» **EXERCISE AIM**
Copy out each line of the entries below in which the string "Figure" appears.

» **PROVIDED DATA**
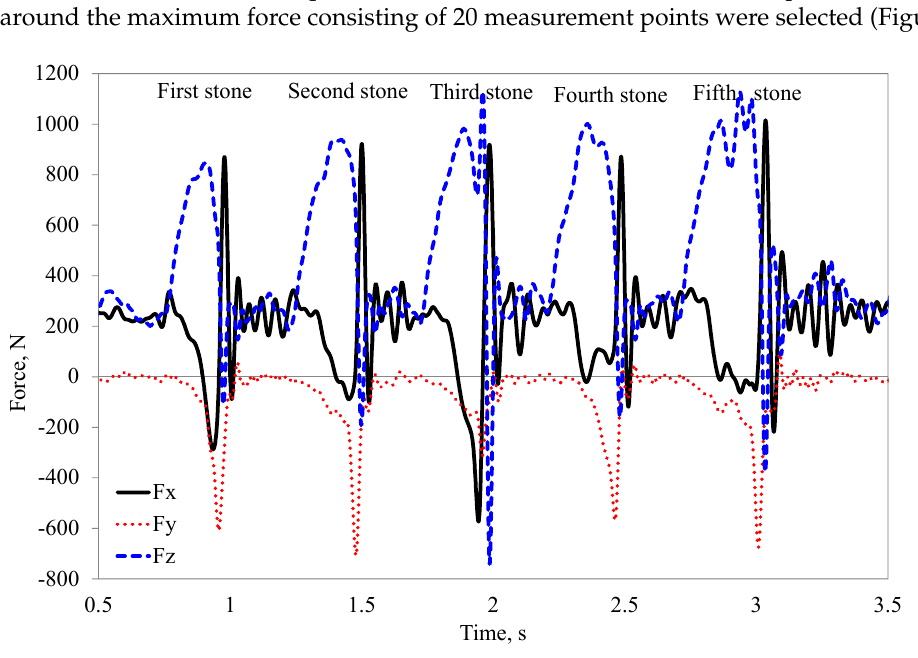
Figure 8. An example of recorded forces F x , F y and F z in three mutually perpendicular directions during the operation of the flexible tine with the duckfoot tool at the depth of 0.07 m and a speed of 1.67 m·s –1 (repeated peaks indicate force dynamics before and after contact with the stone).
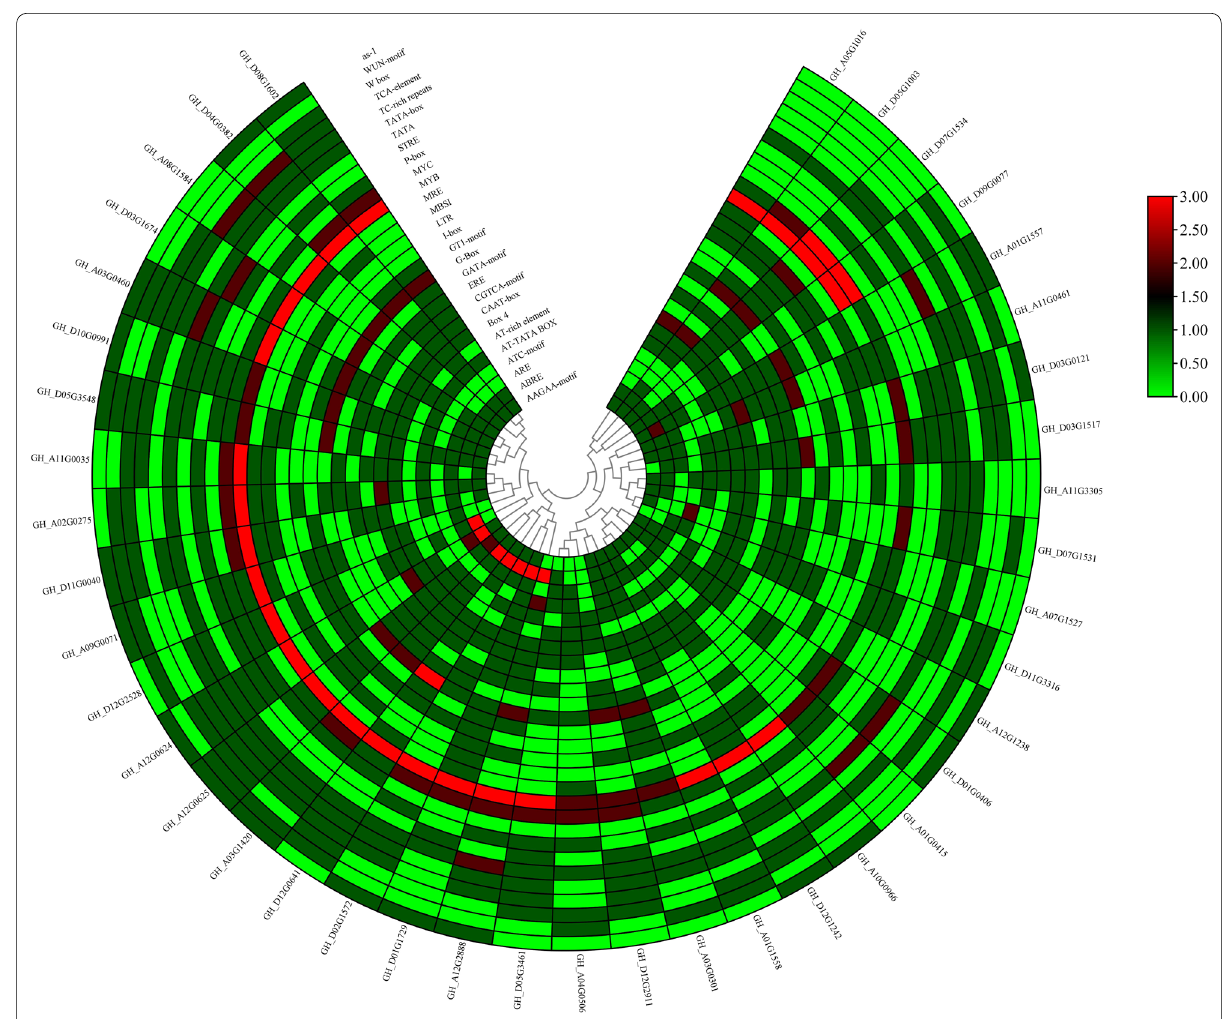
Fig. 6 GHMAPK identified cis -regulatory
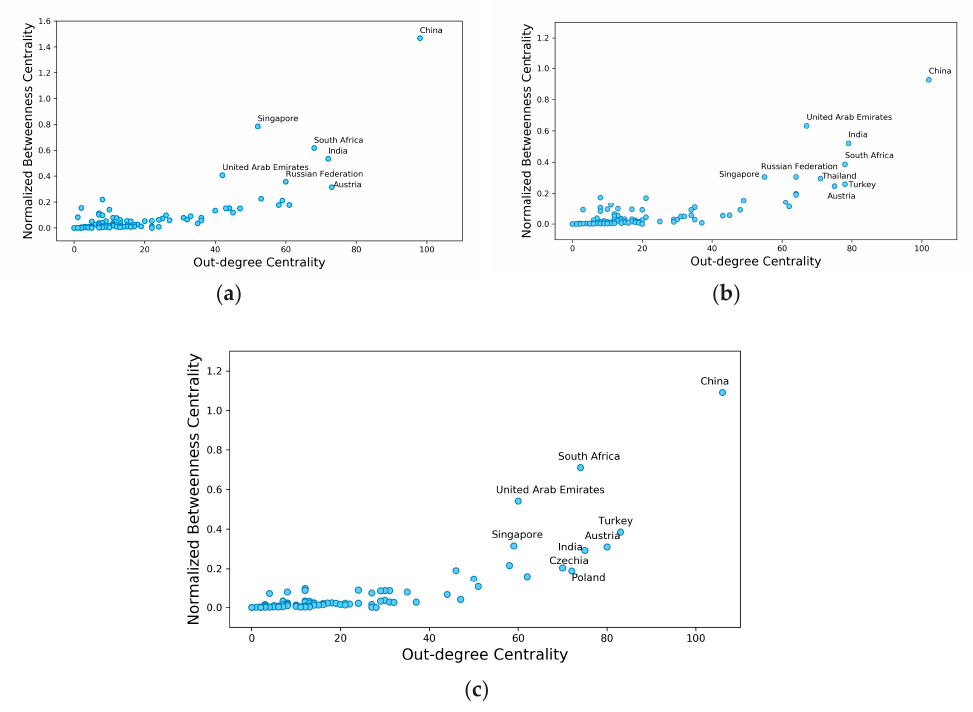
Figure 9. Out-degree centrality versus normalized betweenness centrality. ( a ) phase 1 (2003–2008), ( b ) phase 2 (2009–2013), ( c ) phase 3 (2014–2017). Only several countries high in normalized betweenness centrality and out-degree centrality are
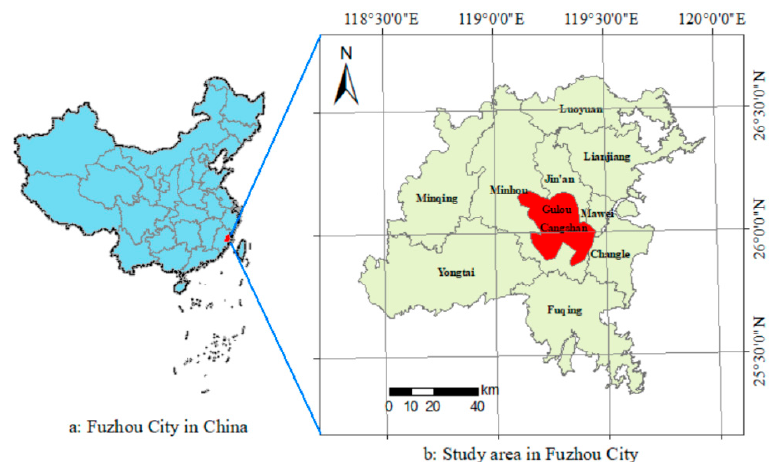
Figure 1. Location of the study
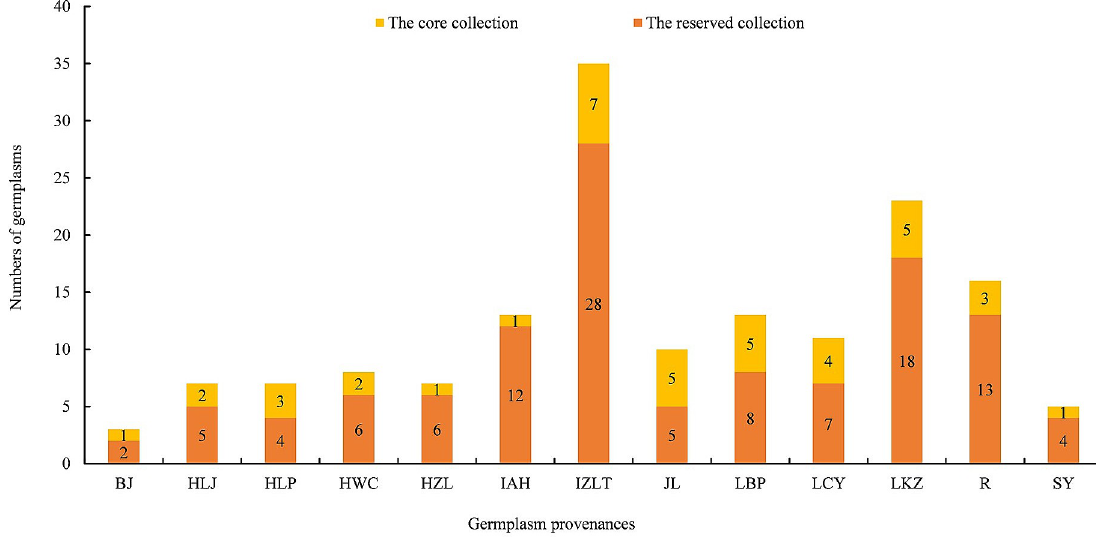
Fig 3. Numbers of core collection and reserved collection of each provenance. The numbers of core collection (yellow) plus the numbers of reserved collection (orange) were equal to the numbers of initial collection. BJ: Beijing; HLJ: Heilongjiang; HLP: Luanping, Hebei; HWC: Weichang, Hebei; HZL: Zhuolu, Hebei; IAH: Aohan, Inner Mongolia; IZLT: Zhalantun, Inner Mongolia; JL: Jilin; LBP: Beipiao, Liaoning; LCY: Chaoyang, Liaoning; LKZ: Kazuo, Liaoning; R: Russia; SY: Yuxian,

» **SOLUTION TO THIS EXERCISE**
Figure 8. An example of recorded forces F x , F y and F z in three mutually perpendicular directions during the operation of the flexible tine with the duckfoot tool at the depth of 0.07 m and a speed of 1.67 m·s –1 (repeated peaks indicate force dynamics before and after contact with the stone).
Figure 9. Out-degree centrality versus normalized betweenness centrality. ( a ) phase 1 (2003–2008), ( b ) phase 2 (2009–2013), ( c ) phase 3 (2014–2017). Only several countries high in normalized betweenness centrality and out-degree centrality are
Figure 1. Location of the study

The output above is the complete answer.